AKM’nin yıkımına nihayet başlandı. Yıllardır bir hayalet gibi İstanbul’un tam merkezinde öylesine, giderek daha da hırpalanan görüntüsüyle duran AKM artık yeniden inşa sürecine girecek. Benim için çelişkili duygular demektir bu bina. Bir yanda çocukluğumun o çok özlediğim cumartesileri... Babam ve annemle iki haftada bir cumartesi sabah 11.00’de gittiğimiz çocuk opera ve baleleri... Lise yıllarımda arkadaşlarla buluşmanın değişmez adresi: AKM önü. Üniversitede bilet bulup konser izlediğimiz AKM akşamları...
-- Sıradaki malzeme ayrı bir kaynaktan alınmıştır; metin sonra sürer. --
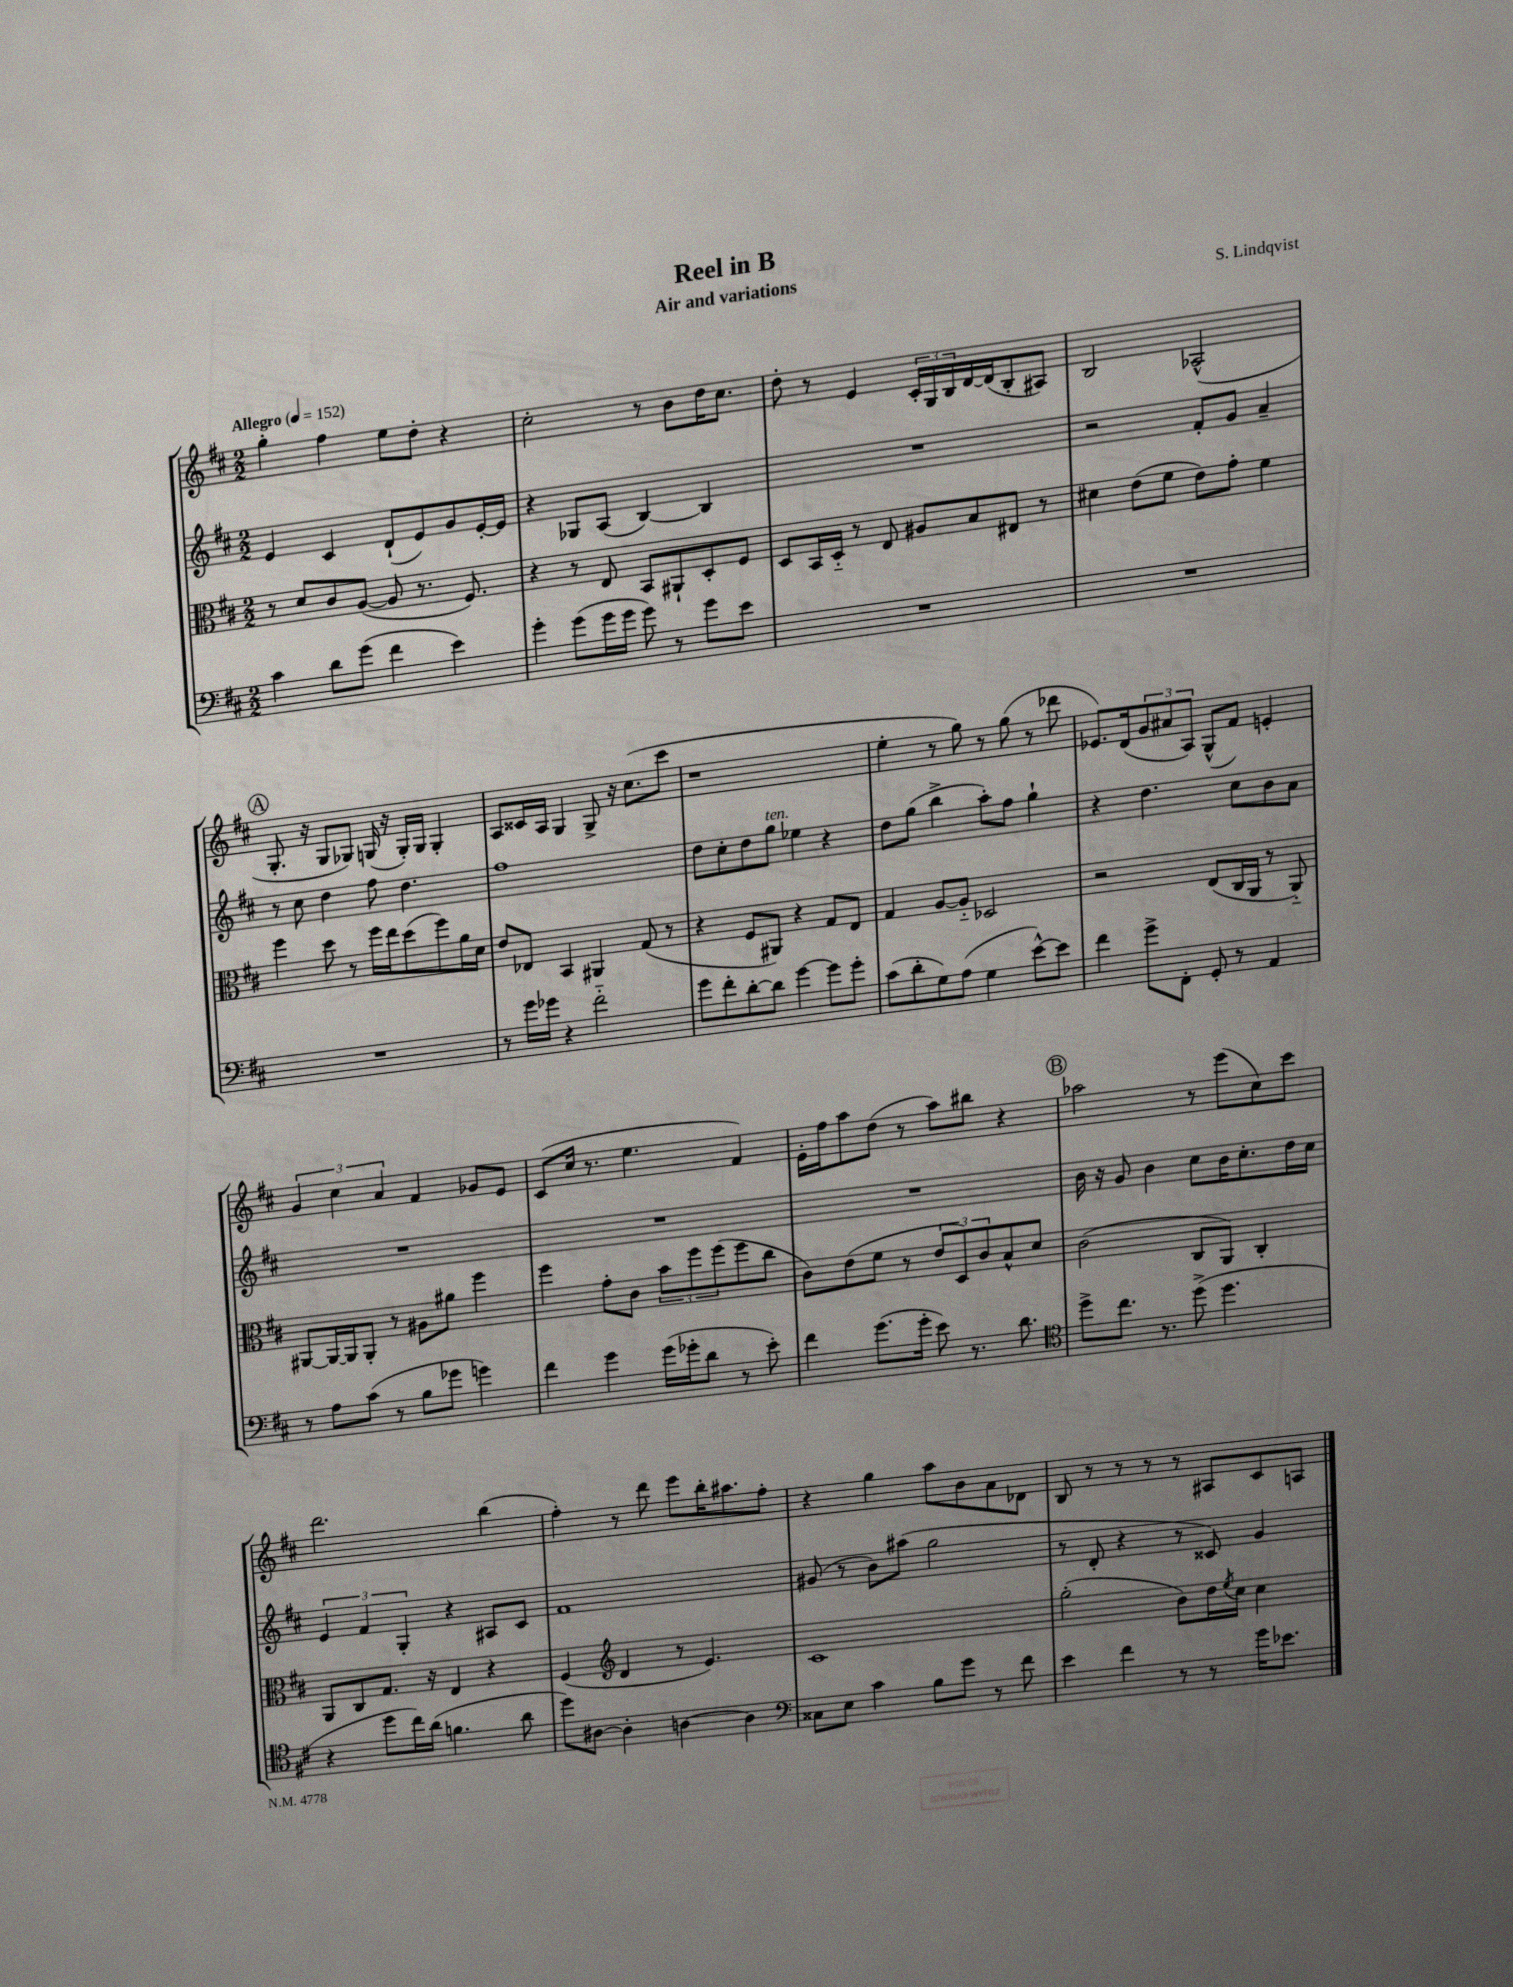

**kern	**kern	**kern	**kern
*staff4	*staff3	*staff2	*staff1
*clefF4	*clefC3	*clefG2	*clefG2
*k[f#c#]	*k[f#c#]	*k[f#c#]	*k[f#c#]
*M2/2	*M2/2	*M2/2	*M2/2
*MM152	*MM152	*MM152	*MM152
4c#	8r	4e	4gg'
.	8d	.	.
8d	8c#	4c#	4ff#
(8g	([8A	.	.
4f#	8A]	(8d`	8ee
.	8.r	8e)	8dd'
4e)	.	8g	4r
.	8.F#)	.	.
.	.	[16e'	.
.	.	16e]	.
=	=	=	=
4g'	4r	4r	2cc#'
(8g	8r	8G-	.
16g	8E	(8A	.
16g	.	.	.
8g)	8BB	[4B)	8r
8r	8AA#`	.	8b
8g	8D'	4B]	16dd
.	.	.	8.cc#
8e	8F#	.	.
=	=	=	=
1r	8D	1r	8dd'
.	16BB	.	8r
.	16D'~	.	.
.	8r	.	4e
.	8E	.	.
.	8A#	.	24c#'
.	.	.	24G
.	.	.	24B
.	8B	.	[16d
.	.	.	(16d]
.	8E#	.	8B'
.	8r	.	8A#)
=	=	=	=
1r	4d#	2r	2B
.	(8e	.	.
.	8f#	.	.
.	8e)	8f#'	(2A-^^
.	8g'	8g	.
.	4f#	4a~	.
=	=	=	=
1r	4ff#	8r	8.G'
.	.	8cc#	.
.	.	.	16r
.	8dd	4dd	8G
.	8r	.	8G-)
.	16ff#	8ff#	(16G
.	16ee	.	16r
.	(8dd	4.dd	16G')
.	.	.	16G
.	8ff#)	.	4G'
.	16a	.	.
.	16d	.	.
=	=	=	=
8r	8e	1ff#	8A
16g	8E-	.	16c##
16g-	.	.	16A
4r	4BB	.	4G
2f#'~	4AA#	.	8G^
.	.	.	16r
.	.	.	(8.cc#
.	(8G	.	.
.	8r	.	8ccc#
=	=	=	=
8g	4r	8dd	1r
8f#'	.	8cc#'	.
[8d'	8F#	8dd	.
8d]	8AA#)	8gg	.
[4g	4r	4ee-	.
8g]	8G	4r	.
8g'	8E	.	.
=	=	=	=
(8c#	4G	8dd	4ee'
8d'	.	(8gg	.
8G)	[8A	4bb^	8r
(8A	8A'~]	.	8gg)
4G	2D-	8aa')	8r
.	.	8ff#	(8gg
[8e^^)	.	4gg`	8r
8e]	.	.	8ddd-
=	=	=	=
4f#	2r	4r	8.e-)
.	.	.	(16d
8g^	.	4.dd	12g
.	.	.	12a#
8FF#'	.	.	.
.	.	.	12A)
8GG'	(8E	.	(8G^^
8r	16C#	8cc#	8f#)
.	16AA	.	.
4AA	8r	8b	4e'
.	8AA'~)	8a	.
=	=	=	=
8r	[8AA#	1r	6g
8A	16AA#_	.	.
.	.	.	6cc#
.	16AA#]	.	.
(8c#	8AA#'	.	.
.	.	.	6a
8r	8r	.	.
8B	8A#	.	4f#
8g-	8a#	.	.
4g)	4ff#	.	8g-
.	.	.	8e
=	=	=	=
4f#	4ff#	1r	(8c#
.	.	.	16cc#
.	.	.	8.r
4g	8g'	.	.
.	8c#	.	4.ee
(16g	12b	.	.
16g-'	.	.	.
.	12ff#	.	.
8d	.	.	.
.	(12ff#	.	.
8r	8ff#	.	4f#)
8e')	8cc#	.	.
=	=	=	=
4f#	8c#)	1r	16e'
.	.	.	16ff#
.	(8e	.	8aa
(8.g	8f#	.	(8dd
.	8r	.	8r
16g'	.	.	.
8e)	12e	.	8aa)
.	12D)	.	.
8.r	.	.	8bb#
.	12c#	.	.
.	8B^^	.	4r
8.d	.	.	.
.	8d	.	.
=	=	=	=
*clefC4	*	*	*
8dd^	(2c#	16b	2aa-
.	.	16r	.
8.cc#	.	8g	.
.	.	4b	.
8.r	.	.	.
(8dd^	8C#	8cc#	8r
4.dd	8AA)	16b	(8eee
.	.	8.cc#'	.
.	4C#'	.	8cc#)
.	.	16dd	8ccc#
.	.	16cc#	.
=	=	=	=
4r	8AA	6e	2.ddd
.	8C#	.	.
.	.	6f#	.
8dd	8.G	.	.
.	.	6G'	.
16cc#)	.	.	.
(16a	16r	.	.
4.f	4E	4r	.
.	4r	8A#	(4bb
8a	.	8c#	.
=	=	=	=
8dd)	(4F#	1f#	4ff#')
[8A#	.	.	.
*	*clefG2	*	*
4A#']	4d	.	8r
.	.	.	8ddd
[4A	8r	.	8eee
.	4.e)	.	16bb'
.	.	.	8.aa#
4A]	.	.	.
.	.	.	8ff#'
=	=	=	=
*clefF4	*	*	*
8C##	1c#	(8g#	4r
8E	.	8r	.
4c#	.	8b)	4gg
.	.	(8aa#	.
8B	.	2gg	8aa
8g	.	.	8b
8r	.	.	8a
8f#	.	.	8d-
=	=	=	=
4e	(2gg'	8r	8B
.	.	8d'	8r
4f#	.	4r	8r
.	.	.	8r
8r	8b)	8r	8r
8r	16dd	8c##)	8A#
.	8qee	.	.
.	16cc#	.	.
16g	4cc#	4g	8c#
8.e-	.	.	.
.	.	.	8A
==	==	==	==
*-	*-	*-	*-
Diğer yanda tüm bu duygusal izdüşümlerine rağmen gözümü kapayamayacağım bir çirkinlik abidesi.. Estetikten yoksun, sanki Sovyet döneminden kalma, karanlık, bireyi ezen, yaratıcılığı öldüren mimarisi...
Dolayısıyla onun çağrıştırdıklarını sevip özlemekle birlikte AKM’yi elbette ki İstanbul’a hiçbir zaman yakıştıramadım. “Yaptırmayız”, “İstemeyiz”diye özetlenebilecek tepkileri ve kapısına kilit vurulmuş halini görmek ise bir İstanbullunun geçmişinin silinmesini görmek demekti. Acı verici. Unutmak isteyeceğin, kötü bir rüya gibi...
Çok şükür bu süreç bitti. AKM yıkılıyor. Fakat şimdi de ortada koskoca ve hayati bir soru var: Yerine ne yapılacak?